My name is SATO. HATO BUS and SATO BUS.
 「私の名前は佐藤です。はとバスの佐藤バスです」
 一種の言葉遊びですが、ここでクスッと小さな笑いが起こります。でも極めつきはこの次です。

 In Japanese, "Sato" also means "sugar". If you forget my name, you may call me "Sugar". But not "Honey". Not "Sugar Daddy".
「日本語で『佐藤』は『砂糖』を意味します。もし私の名前を忘れたら、シュガーと呼んでもいいですよ。でも、ハニー(いとしい人)ではないですから。シュガーダディでもありません。」
 解説するまでもありませんが、佐藤と砂糖をかけたギャグです。>

                     (前掲書 p.66-67)

 後日談がありますが、佐藤氏はNot honey.と言って笑いをとっていたのですが、乗客からNot sugar daddy.と続けたそうです。
 sugar daddyは若い女性に貢ぐ、あま~いお金持ちのおじさんのことを指します。英語圏の観光客に通ずるので、さらに笑いが起こったそうです。

 私ならこう問いかけたいです。

 Do you love "Sato's rice"?
「サトウのご飯はお好きですか?」(佐藤とサトウ食品のパック入りご飯をかけたもの)

 それはともかく、他には皇居前の案内をする時も痛快なギャグネタを披露しています。

 <皇居の正面、道路を渡ったところに、大型バスなどが停められる駐車場があります。
 実は、ここも爆笑ポイントのひとつです。この駐車場の真ん中に、馬にまたがった武士の銅像が建っているのです。
 その像が見えたとき、私はすかさずこう切り出します。
 Over there, you see a bronze statue of a samurai warrior on horseback. It's the Statue of Tom Cruise!
「あれを見てください。馬の背に乗ったサムライの銅像。トム・クルーズです!」
 お客様はここでドッと沸きます。
 日本人には、このギャグの意味はなかなか理解できないかもしれません。
『ラスト・サムライ』という映画があったのはご存知でしょうか。
 主演はアメリカのハリウッド俳優のトム・クルーズ。日本からは渡辺謙さんや真田広之さん、小雪さんなどが出演していました。
 この映画は海外では非常に人気があり、日本に来る多くの外国人は、この映画を観ているのです。それを知ったときに、このギャグをガイドに加えました。
 ですので、ここではトム・クルーズと言わなければ、ギャグの意味をわかってもらえません。ブラッド・ピットやレオナルド・ディカプリオではギャグにならないのですね。>
                     (前掲書 p.81-82)

 「お客様を楽しませる」という信条をもとにするならば、使える笑いのネタ探しのために、日夜情報を仕入れてギャグに取り入れる。
 佐藤氏の人気の秘訣は、世の中のトレンドを知り、地道な研究を重ねてきたことの証左なのでしょう。

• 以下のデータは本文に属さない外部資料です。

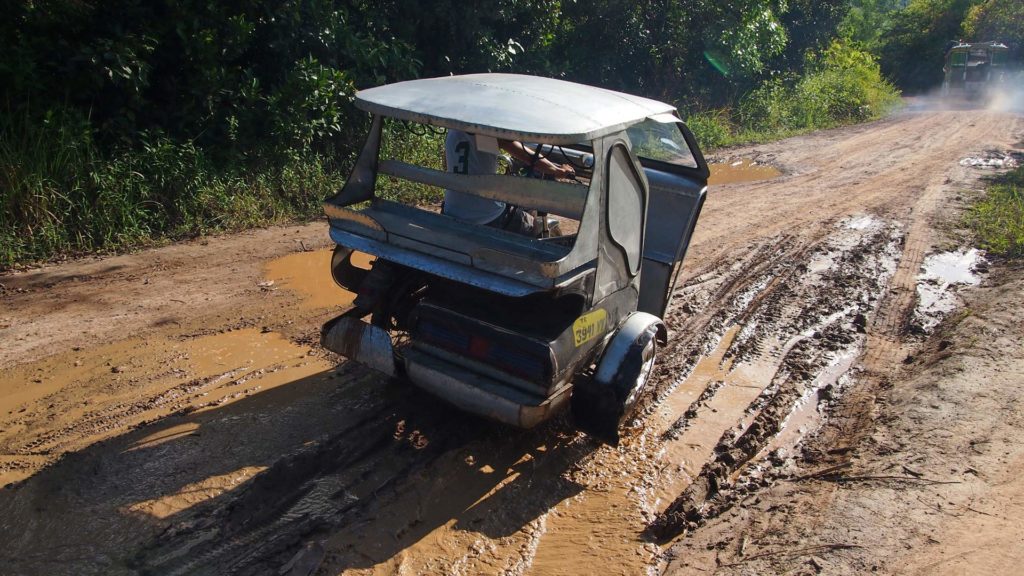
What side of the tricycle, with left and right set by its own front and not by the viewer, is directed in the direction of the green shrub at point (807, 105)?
front

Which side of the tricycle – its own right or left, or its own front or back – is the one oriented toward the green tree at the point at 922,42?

 外国人を相手に案内するバスガイドには、英語だけでなく日本の歴史や文化に関する知識を深めていかなくてはなりません。日本のことを英語で伝えるために、佐藤卯一氏はどんなことをされてきたのでしょうか。

 かつて、AERA English 2011年5月号の雑誌で「こんな形で英語と人生磨き」のコーナーの記事に佐藤氏が学習法を紹介されています。

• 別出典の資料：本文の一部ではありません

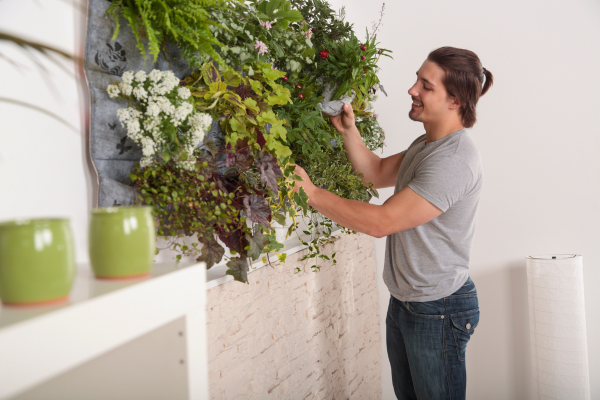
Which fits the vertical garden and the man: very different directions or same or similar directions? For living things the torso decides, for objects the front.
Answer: very different directions

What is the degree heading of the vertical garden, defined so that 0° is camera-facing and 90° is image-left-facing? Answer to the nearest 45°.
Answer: approximately 315°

 私の手元にはもうありませんが、その時に覚えていたことは、佐藤氏が日本文化を英語で伝えるために、NHK WORLD のBEGIN Japanologyを録画して幾度も視聴していたことです。(2003~2013年放送)



 この番組は、ラジオDJのピーター・バラカン氏が訪日外国人を対象に、英語で日本を紹介するものです。ナレーションのスピードは速く、聞き取れるまでにはリスニングの練習を繰り返すしかありません。
(2021年現在、Japanology Plusを放送しています。)
https://www3.nhk.or.jp/nhkworld/en/tv/japanologyplus/


 佐藤氏が常々行っている旺盛な探究心と軽妙洒脱なトークは、日々の努力の賜物なのです。

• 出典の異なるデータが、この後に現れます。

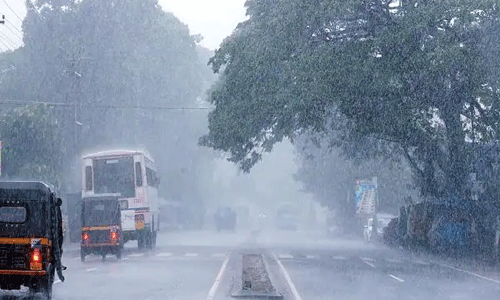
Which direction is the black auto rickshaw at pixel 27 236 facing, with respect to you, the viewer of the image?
facing away from the viewer

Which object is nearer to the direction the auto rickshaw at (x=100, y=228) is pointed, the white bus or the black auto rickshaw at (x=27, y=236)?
the white bus

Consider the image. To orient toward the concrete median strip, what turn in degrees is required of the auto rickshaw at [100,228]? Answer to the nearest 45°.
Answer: approximately 180°

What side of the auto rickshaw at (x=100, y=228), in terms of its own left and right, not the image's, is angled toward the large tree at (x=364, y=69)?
right

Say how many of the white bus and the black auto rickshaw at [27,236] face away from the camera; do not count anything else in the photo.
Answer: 2

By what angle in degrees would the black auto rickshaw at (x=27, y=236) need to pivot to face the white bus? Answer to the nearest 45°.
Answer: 0° — it already faces it

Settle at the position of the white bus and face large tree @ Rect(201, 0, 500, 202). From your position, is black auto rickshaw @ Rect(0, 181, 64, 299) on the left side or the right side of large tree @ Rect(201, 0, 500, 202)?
right

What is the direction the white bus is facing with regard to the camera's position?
facing away from the viewer

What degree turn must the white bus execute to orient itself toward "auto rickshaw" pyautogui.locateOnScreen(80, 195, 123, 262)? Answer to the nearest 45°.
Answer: approximately 180°

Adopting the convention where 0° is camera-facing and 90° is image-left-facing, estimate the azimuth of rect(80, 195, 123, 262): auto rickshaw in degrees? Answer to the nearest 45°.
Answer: approximately 180°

 因みに、この日本文化の番組を大学のゼミで紹介したことがあります。そこで分かったことは、ゼミ生は「食文化」にことのほか関心が強いようです。
 人生に旨いものは必ず食べておきたい、ということでしょう。

 肝心の「はとバスプロジェクト」の出来栄えはどうか。無事に成功しました。

 一日のツアーで外国人観光客と過ごす中で、言葉の伝え方・コミュニケーションのあり方を学び、その課題の成果を学園祭で紹介しました。
 結果は、第2位。上出来でした。
  班のメンバーは皆ほっと胸をなでおろしたようです。

 プロジェクトの成功はもちろん嬉しい限りですが、何より貴重だったのは名物英語ガイドに出会えたことです。

 まさに僥倖の機会に恵まれました。